There’s not a lot to report from this morning but I either set to with blogging and get inventive or watch X Factor, or Dross Disaster as I call it. You see I knew last night a Common Cold was on the way with the tickly throat and the shivers. As my old ma would have said were she still alive, “That’s what you get for not wearing a vest” or ”I told you not to sit on the those cold, wet stones at Pilling”. So I emptied one of those bitter, powdery things into “hot but not boiling water”, which guarantee to fight a cold but also turn you into a just living zombie, and then set off to Pilling to sit on the stones again.
Ridge Farm seemed a good bet for migrants and vis, especially since someone had seen a Lapland Bunting there yesterday, but being a lazy dude I didn’t even make enquiries as to the who, when, where and how so couldn’t follow it up much. There was plenty of cloud cover and the wind blew easterly, a bit too strong maybe for much vis but a few finches and others battled east into the wind to land then disappear into the Fluke Hall trees or the nearby hedges, with little parties of Chaffinches totalling 45 birds, 2 x 2 Siskin, 2 Reed Buntings and 5 Greenfinch.
Along the hedgerow west the resident Tree Sparrows dominated my notebook with at least 30 of them, 4 Dunnocks, not unusual, 2 Pied Wagtails on the stubble and six or seven Meadow Pipits which probably weren’t migrants. I counted 7 Skylark, a few Linnets and Goldfinch, and found the lone Wheatear again sheltered in the boulders of the sea wall.

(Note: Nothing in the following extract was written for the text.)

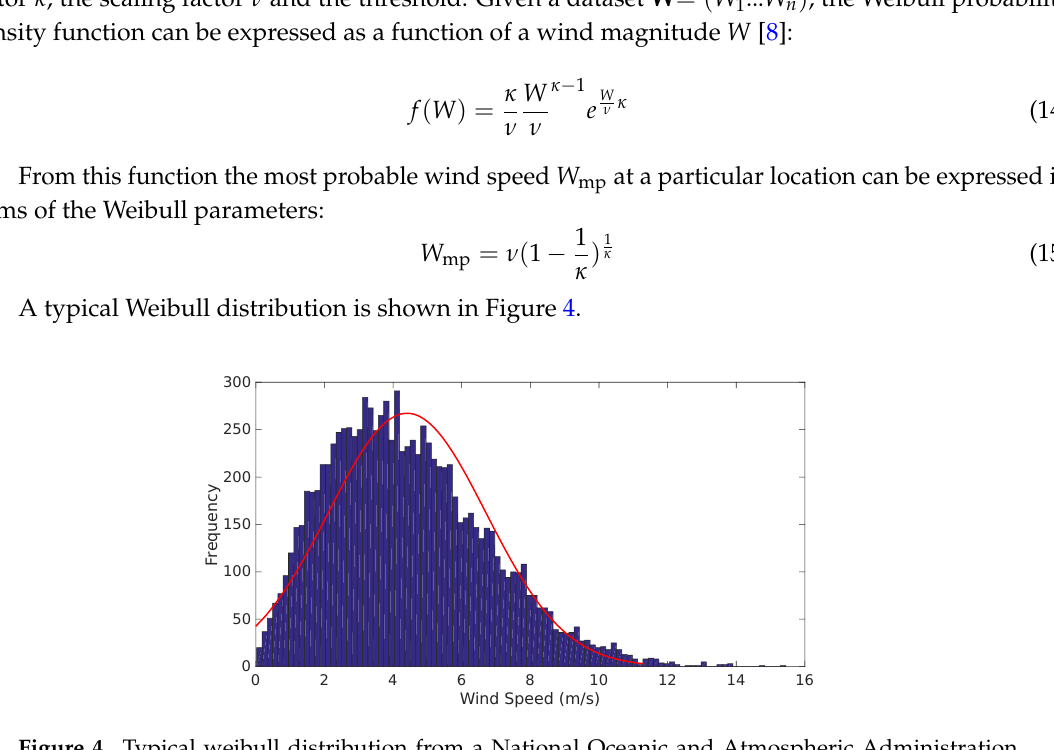
Figure 4. Typical weibull distribution from a National Oceanic and Atmospheric Administration (NOAA) measurement station at an altitude of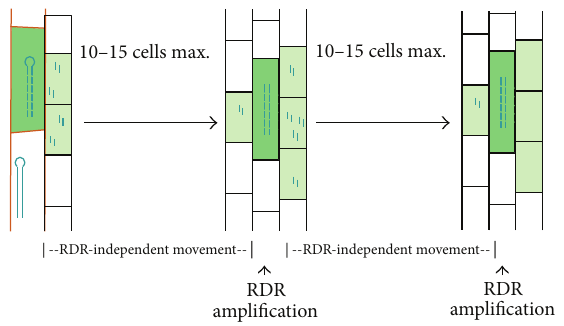
F 3: RDR-independent and RDR-dependent spreading of siRNAs. siRNAs can spread about 10 to 15 cell layers. Further spreading requires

Over towards Hi-Fly’s hatchery I watched as a gang of 30 or more corvids gave stick to a Buzzard, gamely trying to hunt over the stubble, and it wasn’t until the Buzzard found cover in the trees at Fluke Hall that the corvids let up. Who’d be a No Mates Buzzard? I watched 2 Little Egrets feeding on a marshy pond then made a stab at the numbers of Pinkies, 5 or 6000 that I could see from here but lots more towards Lane Ends and/or flying onto the stubble of Fluke Hall Lane.

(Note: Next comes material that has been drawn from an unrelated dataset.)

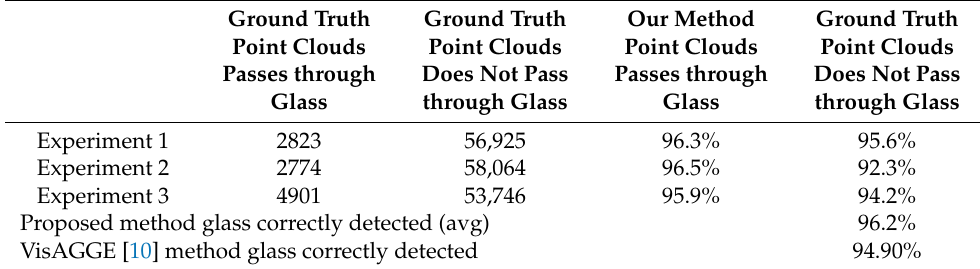
Table 1. Result of glass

I later learnt that there were “2+ Lapland Buntings” down near Pilling Water this morning, one of the few mornings in recent weeks I haven’t been there. That’s what you get for throwing a sicky.

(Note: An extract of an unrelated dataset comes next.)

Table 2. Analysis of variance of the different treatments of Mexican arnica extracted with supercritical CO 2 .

And these strong easterlies might be good for turning up the odd “good” bird but it means my mist nets stay packed away, although there’s hope on Tuesday and Wednesday by which time infallible Famous Grouse medicine should have done the trick better than witches brew. So I didn’t get to sit on the stones after all, and anyway the birds don’t always perform as people might think. Sometimes they fly off or turn round at the vital moment. It’s often a battle of wits.